While I believe the Supreme Court’s decision in this case is unfortunate, there are some good points of explanation concerning the differences between PPD versus PTD compensation. As explained in the decision, “An award for permanent and total disability [PTD] is generally aimed at compensating for impairment of earning capacity, while benefits for partial disability [PPD] are more akin to damages for work-related injuries.” That is a helpful distinction.
I disagree, however, with other portions of the Court’s reasoning. For example, the Court states “The purpose of permanent-total-disability benefits is to compensate an insured worker for impairment of earning capacity,” whereas “permanent partial disability compensation is intended to compensate injured claimants who can still work.” If permanent partial disability compensation is akin to an award for damages, then it has nothing to do with whether the injured worker is, or is not, still working.
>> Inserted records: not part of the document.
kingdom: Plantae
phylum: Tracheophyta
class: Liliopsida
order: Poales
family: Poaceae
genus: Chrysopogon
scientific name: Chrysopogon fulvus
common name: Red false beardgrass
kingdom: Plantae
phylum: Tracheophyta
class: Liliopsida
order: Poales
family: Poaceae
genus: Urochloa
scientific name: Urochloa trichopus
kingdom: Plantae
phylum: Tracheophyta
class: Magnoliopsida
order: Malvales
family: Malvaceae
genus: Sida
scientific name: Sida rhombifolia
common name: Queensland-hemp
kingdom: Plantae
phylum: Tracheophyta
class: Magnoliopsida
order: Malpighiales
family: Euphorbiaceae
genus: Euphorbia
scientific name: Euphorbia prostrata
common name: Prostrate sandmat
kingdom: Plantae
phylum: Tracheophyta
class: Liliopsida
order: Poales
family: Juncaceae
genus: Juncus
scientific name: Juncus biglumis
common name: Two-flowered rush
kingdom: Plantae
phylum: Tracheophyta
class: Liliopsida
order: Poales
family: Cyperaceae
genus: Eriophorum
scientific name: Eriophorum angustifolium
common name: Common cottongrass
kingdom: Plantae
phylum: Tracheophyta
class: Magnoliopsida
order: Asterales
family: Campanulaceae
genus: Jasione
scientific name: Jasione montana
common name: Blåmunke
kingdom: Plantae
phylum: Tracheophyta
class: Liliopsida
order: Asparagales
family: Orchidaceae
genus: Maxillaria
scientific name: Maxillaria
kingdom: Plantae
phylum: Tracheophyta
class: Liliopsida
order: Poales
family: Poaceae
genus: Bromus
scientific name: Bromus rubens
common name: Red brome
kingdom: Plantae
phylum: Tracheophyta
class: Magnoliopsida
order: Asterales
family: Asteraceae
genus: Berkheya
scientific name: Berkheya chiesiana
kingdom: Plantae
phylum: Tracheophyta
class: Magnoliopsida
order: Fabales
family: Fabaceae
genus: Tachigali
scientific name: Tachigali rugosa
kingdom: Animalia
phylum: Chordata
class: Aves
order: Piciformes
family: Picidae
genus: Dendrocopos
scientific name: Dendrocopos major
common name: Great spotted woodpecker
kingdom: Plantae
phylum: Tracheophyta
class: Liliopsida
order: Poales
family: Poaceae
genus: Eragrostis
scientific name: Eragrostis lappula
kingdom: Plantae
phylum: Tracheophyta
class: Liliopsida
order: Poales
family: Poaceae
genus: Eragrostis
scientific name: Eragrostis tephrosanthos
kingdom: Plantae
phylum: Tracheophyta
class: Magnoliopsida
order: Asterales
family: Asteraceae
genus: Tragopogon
In other words, we recognize that PTD benefits are intended as an earnings replacement for someone who, because of their allowed conditions, can no longer work. PPD benefits, however, have nothing to do with replacing someone’s earnings; they are intended to compensate for permanent bodily damage (whether physical or psychological). I’ve had many clients over the years who have been eligible for PPD awards, and it makes no difference whether or not the person is, or is not, still working.
There is a dissenting opinion by Justice Pfeifer in the State ex rel. Ohio Presbyterian Retirement Servs., Inc., concurred with by Justice O’Neill. These Justices would have allowed the concurrent award of benefits; namely, PTD benefits based on the allowed psychological condition, and a PPD award for the permanent bodily damage resulting from the allowed physical conditions. While cases are decided based on the majority of the Justices’ opinions, it’s one of the great things about our judicial branch of government that dissenting opinions are included and reported right along with the majority’s opinion. Courts will from time-to-time reverse themselves, and having a dissenting opinion helps make that more of a possibility in the future.